◆ Aufgabenliste:
- a) Formuliere den Forumsthread zum Berufskolleg neu, beginnend mit „Ich stand auch" und weiter bis „es lohnt sich!", und ersetze dabei „Entscheidung" durch „Wahl".
- b) Führe den Forumsthread über das Berufskolleg für Grafik-Design ab der Stelle weiter, an der er endet.

◆ Textauszug:
# Berufskolleg für Grafik-Design



## Juleeeee (9. Februar 2005)

hallo,
ich besuche derzeit die 9.Klasse von einem Gymnasium. Ich hab vor nach dem Abi Grafik-Design zu studiern und steh jetzt vor der Frage ob ich nicht nach der 10. Klasse auf ein Berufskolleg für Grafik-Design gehen soll. Was ich über das Kolleg so gehört hab spricht mit sehr an. Meine Frage ist nun die, ob ich nach dem Brufskolleg, das man mit dem Beruf als Grafik-Designer und ner Fachhochschulreife verlässt Grafik-Design studiern kann oder überhaupt bessere Chancen einen Studienplatz zu bekommen hab 
Hat hier jemand erfahrungen mit einem Berufskolleg?
Würd mich über Antworten freuen=)
Jule;-]


----------



## JoKne (10. Februar 2005)

Du musst wissen, dass du nach dem BK nur die Fachhochschulreife hast.
Das bedeutet, dass du normal nur an einer FH studieren kannst. Es gibt Ausnahmen
aber in der Regel ist es schwer mit der FH- Reife an eine Uni zu gehen.

Meiner Meinung nach solltest du l Abi machen. Du hast danach viel mehr
Möglichkeiten - besonders mit einem guten Abi ;-). Bin gegenüber Bk´s sehr skeptisch.
Ich stand auch letztes Jahr vor dieser Entscheidung und hab mich nach langem überlegen
dazu entschlossen Abi zu machen und danach weiter zu sehen. Halte dir alle Türen
offen und mach dein Abi, es lohnt sich!


----------



## Kyrius (10. Februar 2005)

ich bin auf einem BK für Technik und mache dort mein AHR. Danach kommt das Informatik-Studium, wobei ich mir da noch nicht über das genaue Studium im klaren bin.

Da meine Informatik Note allerdings 1+ (15 Punkte) und meine Datenverarbeitungsnote 2+ (12Punkte) ist, bietet sich er bereich doch an, oder?  *proll*


----------



## Tobias Menzel (10. Februar 2005)

> Da meine Informatik Note allerdings 1+ (15 Punkte) und meine Datenverarbeitungsnote 2+ (12Punkte) ist, bietet sich er bereich doch an, oder?


Nur, wenn Deine Noten in Mathematik und Physik genauso ausfallen.  Ich will niemandem die Motivation nehmen, aber wir hatten zwischen dem ersten und dem dritten Semester einen erheblichen Anteil "Abbrecher" nicht zuletzt wegen dieser Fächer.

◆ Ausgangsmaterial:
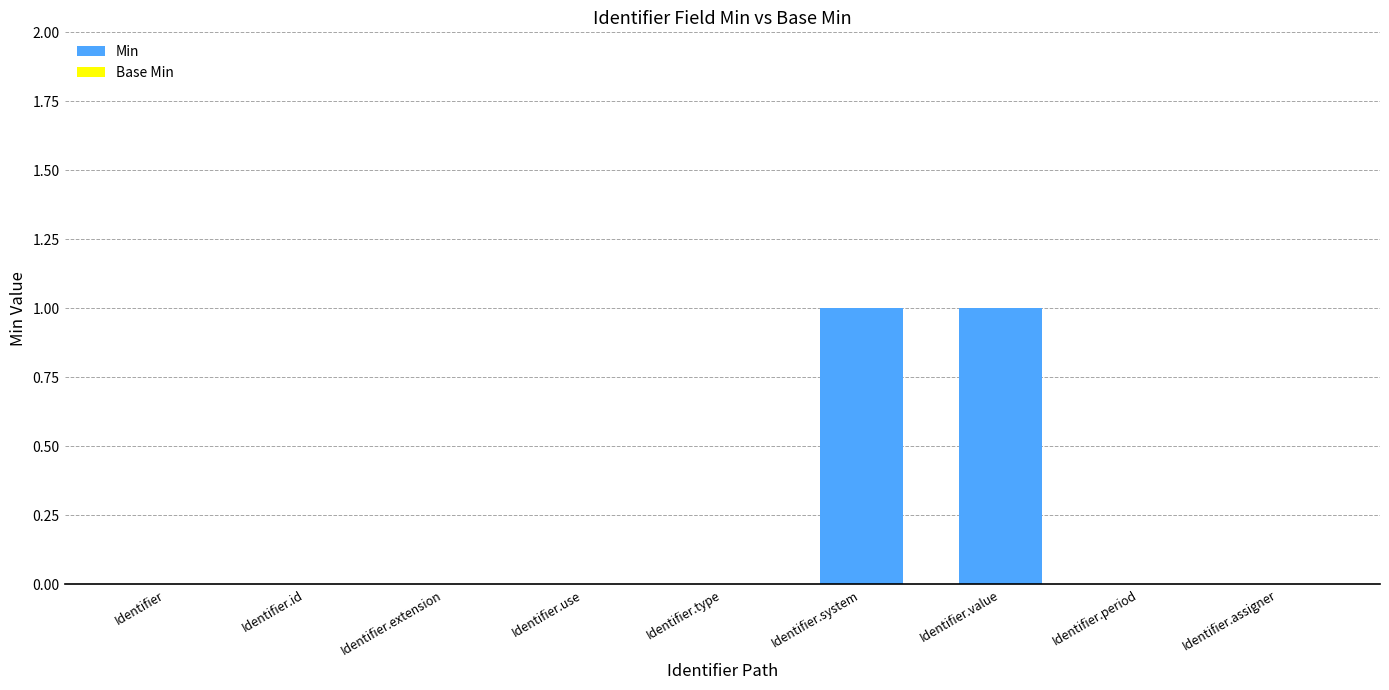

Reading left to right, extract all data points from this chart.

Identifier=0	Identifier.id=0	Identifier.extension=0	Identifier.use=0	Identifier.type=0	Identifier.system=1	Identifier.value=1	Identifier.period=0	Identifier.assigner=0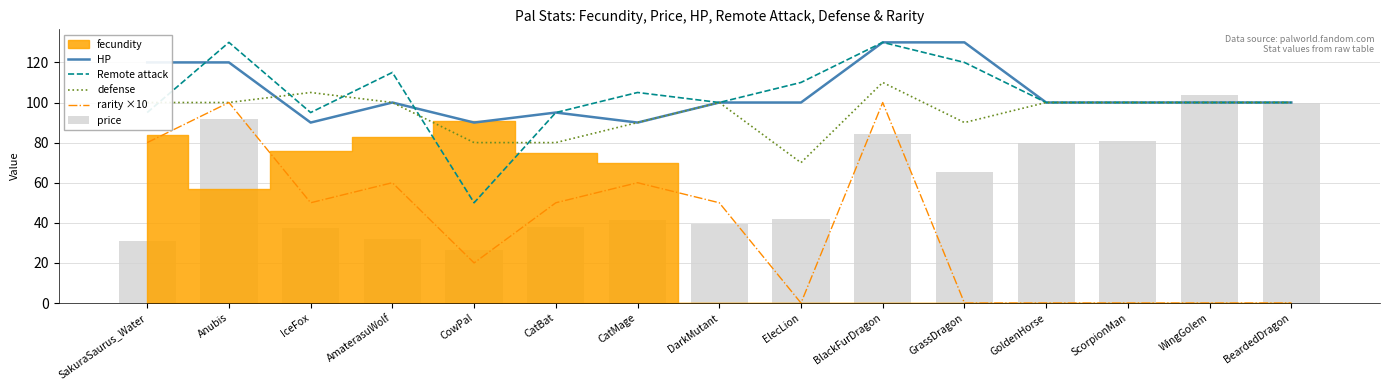

What is the value of the HP bar at the 6th from the left?

95.0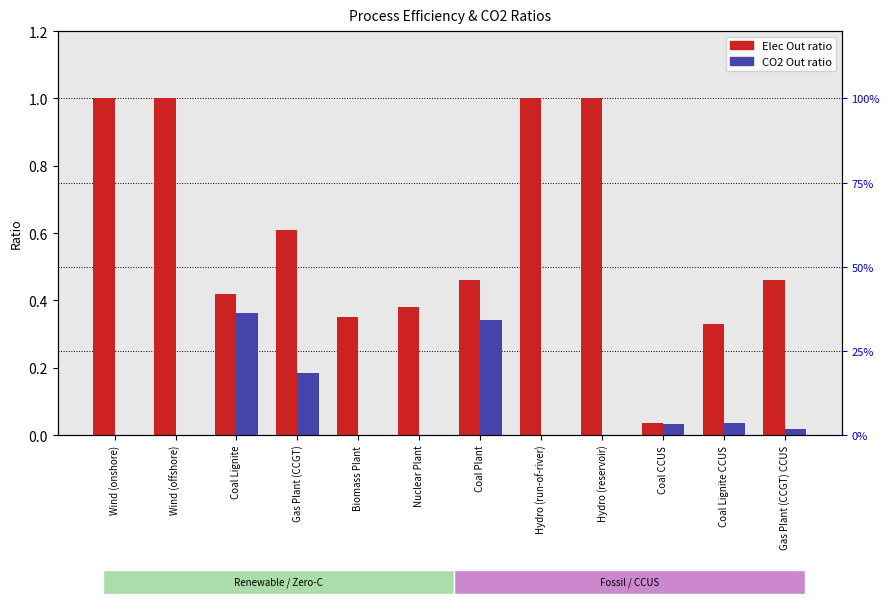

What is the difference between the maximum and second lowest values in the Elec Out ratio series?

0.7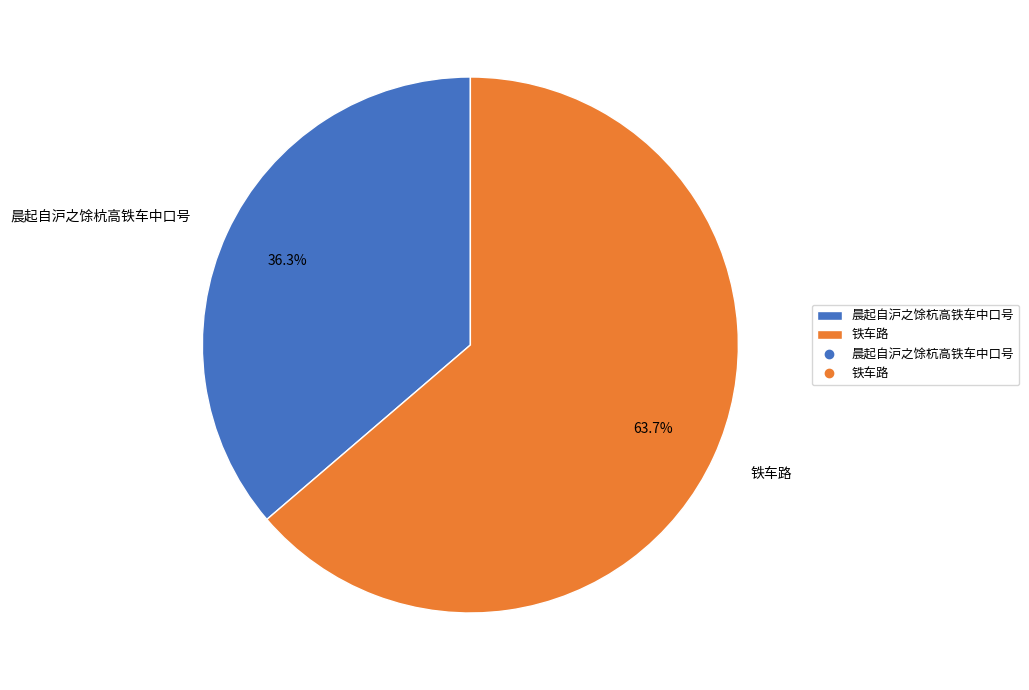

What percentage is the 铁车路 slice, to the nearest percent?

64%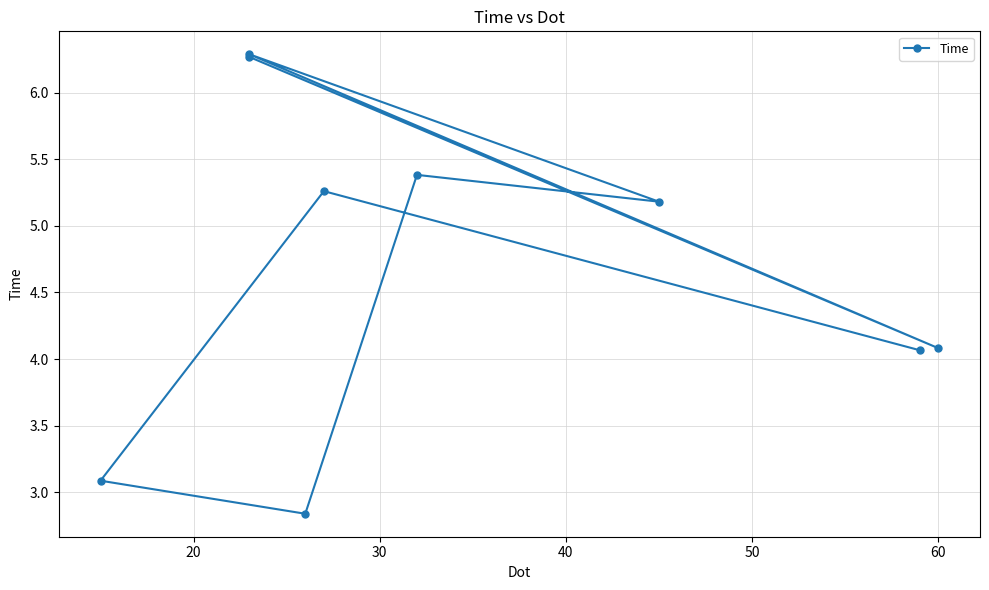

What is the maximum value shown in the chart?

6.3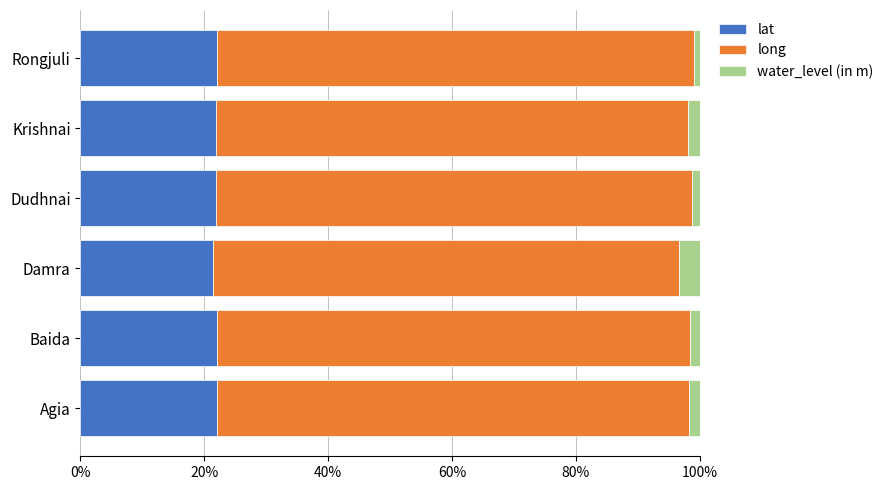

What is the minimum value for lat?

21.5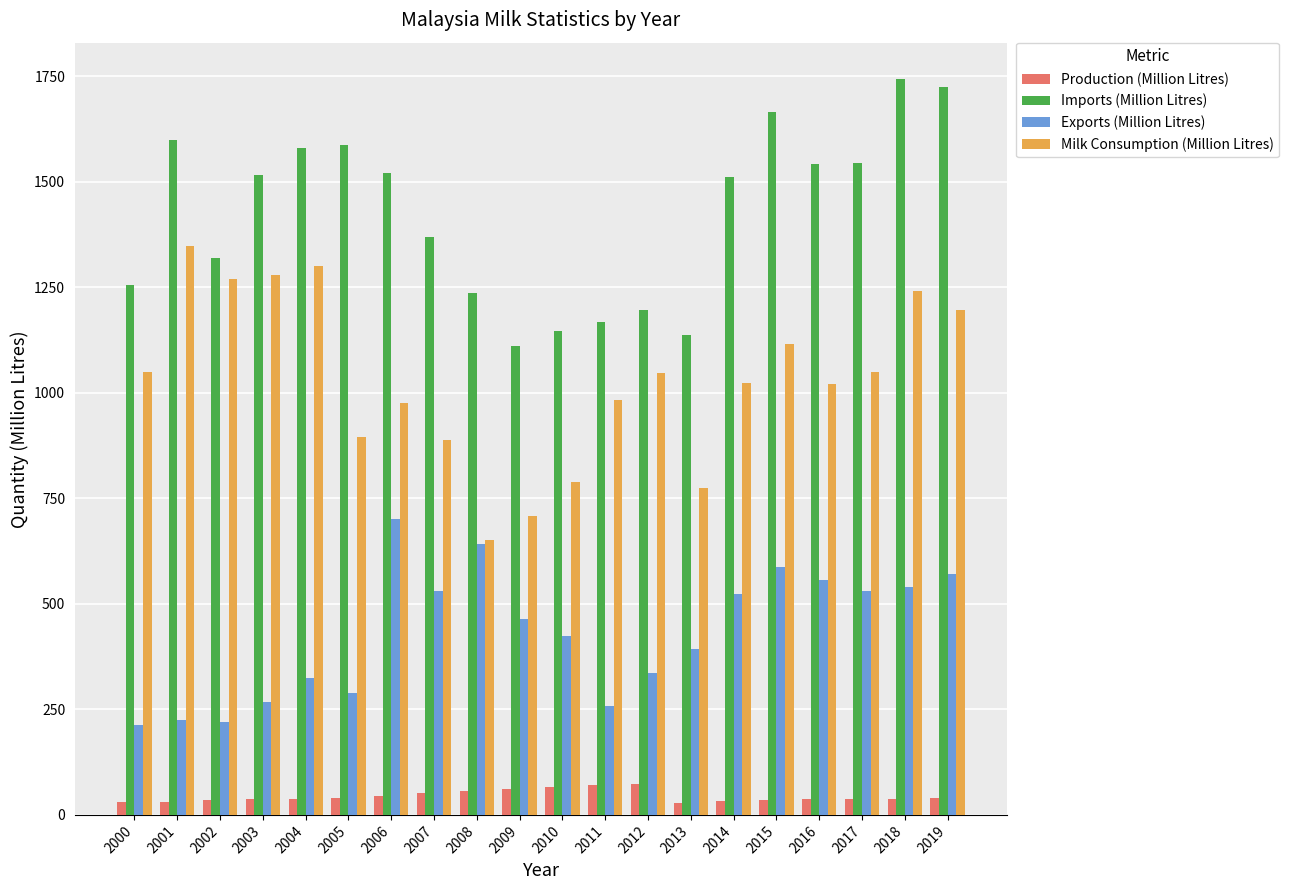

How many bars are there in total?

80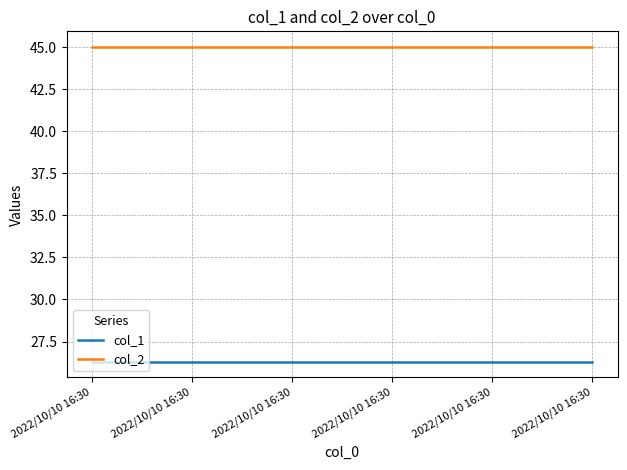

Reading left to right, what are all the values shown in this chart?

col_1: 26.3	26.3	26.3	26.3	26.3	26.3
col_2: 45.0	45.0	45.0	45.0	45.0	45.0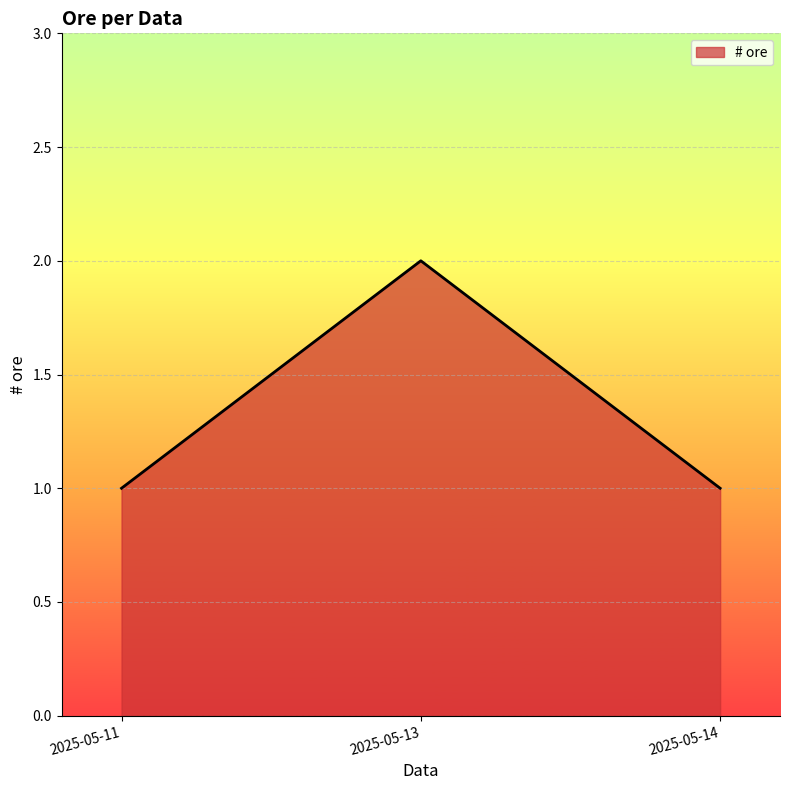

At which category does the chart reach its peak across all series?

2025-05-13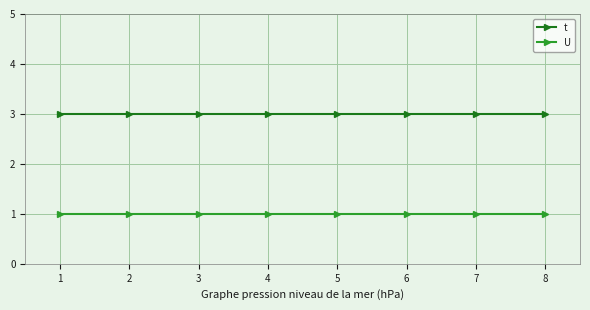

How many lines are shown in the chart?

2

◆ Ergebnisse je Aufgabe:
- a)
Ich stand auch letztes Jahr vor dieser Wahl und hab mich nach langem überlegen
dazu entschlossen Abi zu machen und danach weiter zu sehen. Halte dir alle Türen
offen und mach dein Abi, es lohnt sich!

- b)
Gruß
.


----------



## MonoMental (10. Februar 2005)

bzgl. Datic:

Das kann ich nur bestätigen. Der Mathematikteil (Algebra, Analysis) und Physikteil ist recht hoch in den ersten Semestern und dadurch ergibt sich auch die Selektion. Viele gehen in den ersten Semestern, weil ihnen das einfach zu heavy ist. Ich persönlich fands zwar auch nicht wirklich einfach, aber wer Interesse daran hat und wen auch ein Mathe Leistungskurs nicht abschreckt, für den ist das das richtige.
Der Spaß an sämtlichen Naturwissenschaften sollte daher schon gegeben sein.

LG

der mono


----------



## JoKne (10. Februar 2005)

Die Anforderungen, die in  Mathe auf den BK´s gestellt werden  sind deutlich geringer als die auf allgemeinbildenen Gymnasien oder Fachgebundenen wie TG oder WG. (Meines Wissens nach)

In der Regel gibt es da ziemlich viel aufzuholen, wenn man einen an Informatik orientierten Studiengang wählt. (SE, TI, etc.)


----------



## Punch_Club (10. Februar 2005)

hallo,

ich halte den weg über ein berufskolleg zu gehn für sehr sinnvoll, wenn man schon einigermaßen klar ist in welche richtung es mal gehen soll.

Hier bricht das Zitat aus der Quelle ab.